We were going to the rainforest so… it rained. Which put some folk off. But it didn’t rain that much: the four of us who gathered to look at lichen ended up being able to look at things without too much watery difficulty.
Predictably, we got rather distracted before the main event. The moment we left the road at Seathwaite Bridge we found a wall jam-packed with typical saxicolous species: Parmelia saxatilis; Xanthoparmelia conspersa; Lecanora soralifera; Hypotrachyna revoluta sensu lato; Ochrolechia androgyna. So it was a while before we were heading up the slope from tree to tree, noting the difference between the lichens on older oaks and those on hazels, though some species like Thelotrema lepadinum seemed happy on both.
It was, of course, the Lobarion lichens on the older ashes that stole the show. We were examining a Collema (subflaccidum I think) when we realised there was a profuse growth of Peltigera praetextata on the other side of the tree, which led us to notice the sorediate margins of Nephroma parile. The next tree had profuse Nephroma laevigatum for contrast, with apothecia the other way round from those on Peltigera. There was Sticta fuliginosa too, which had us sniffing our fingers for fish.
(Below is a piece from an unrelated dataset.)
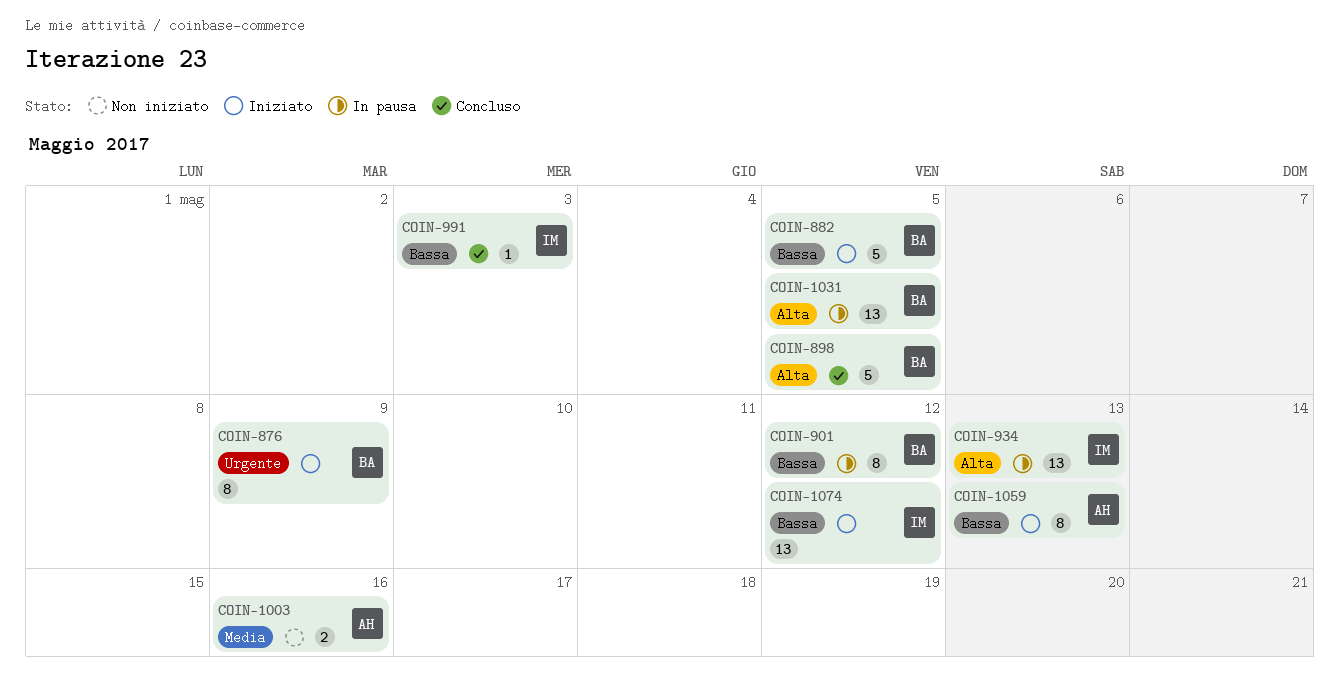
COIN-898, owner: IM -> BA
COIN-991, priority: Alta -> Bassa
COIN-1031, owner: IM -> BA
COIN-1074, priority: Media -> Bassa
At some point someone said “the more knackered the tree, the better the lichens” and I couldn’t disagree.
There’s several curiosities about these Seathwaite woods. The ashes aren’t that big, but are very decrepit and have amazing lichens in spite of it being a mine and industrial site just a couple of hundred years ago. The Borrowdale yews, where we had lunch, are pretty enigmatic too. And there’s no Lobaria pulmonaria there. Except there is now, because of the translocations undertaken in 2020. We looked at a few of these: some were growing really healthily.
The translocations of dual morph Sticta canariensis were doing OK too: the brown lobes have cyanobacteria (“blue-green algae”) as the photobiont, whilst the green lobes that protrude from them have algae doing the job. The fungi is the same in both parts. We quickly found a larger, “free-living” population of dual morph S. canariensis, and then some large thalli of vivid green Ricasolia (was Lobaria) virens, complete with little volcanoes on the lobes and beautiful apothecia.
We made out way back through the wood, hopping from oak to ash to hazel but finally finished at an ash with the largest growth of Sticta I’ve ever seen. There was more than I could shake my stick at; great overlapping brackets cascaded down the trunk. I think it is Sticta sylvatica, but I struggle with telling the difference between that and S. fuliginosa.
I say finished, but of course we didn’t. There was a little revision on the wall at the entrance to the wood, and then a quick look at the Candelaria concolor on the rowans in the car park. Very different in scale, habitat requirements and conservation evaluation. There seemed rather more than I remembered. A nice little thing, even if it’s not as dramatic as the Lobarion.